How we helped a multi-national retailer implement an AI-native demand forecasting system, reducing stockouts by 32% and cutting working capital requirements.
32%
Reduction in Stockouts
$18M
Working Capital Freed
8x
ROI in Year 1
The client operated over 500 retail locations across Southeast Asia with a highly complex supply chain. Their legacy forecasting models were rule-based and relied on historical averages, leading to severe stockouts during peak seasons and massive overstock during off-peak periods. They lacked the ability to ingest real-time signals like weather, local events, or social media trends into their purchasing decisions.

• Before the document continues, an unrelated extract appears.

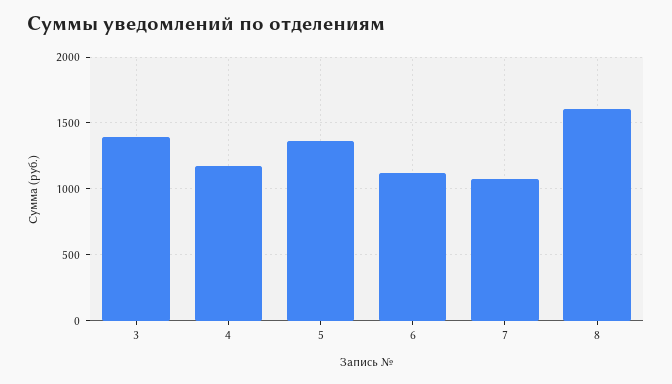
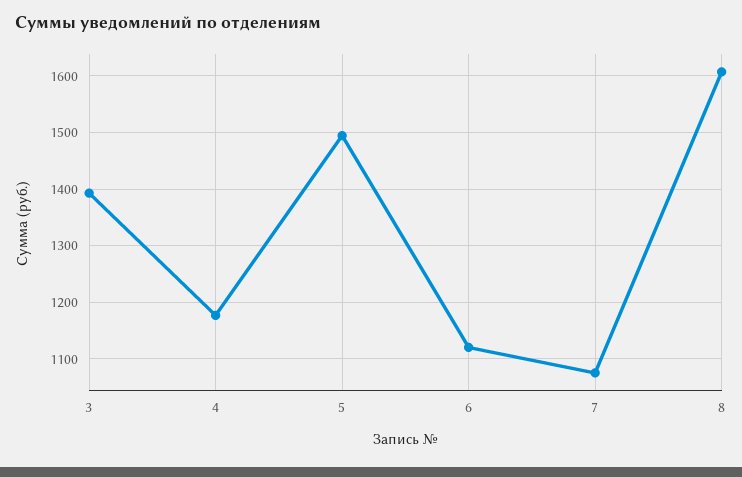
5: 1350 -> 1500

Deployed an end-to-end MLOps pipeline on Databricks to clean and unify 5 years of historical transaction data.
Built a gradient boosting model (XGBoost) to predict SKU-level demand across 500+ stores, factoring in 40+ external variables (weather, holidays, competitor pricing).
Implemented an Agentic AI orchestration layer that automatically generated purchase orders and alerted procurement managers only for high-risk anomalies.
Established a robust Model Governance framework to monitor data drift and retrain models autonomously.
The transition from reactive to predictive inventory management transformed the client's working capital dynamics. Within the first 6 months of deployment across their flagship stores, the system achieved a massive reduction in out-of-stock events while simultaneously lowering overall inventory holding costs.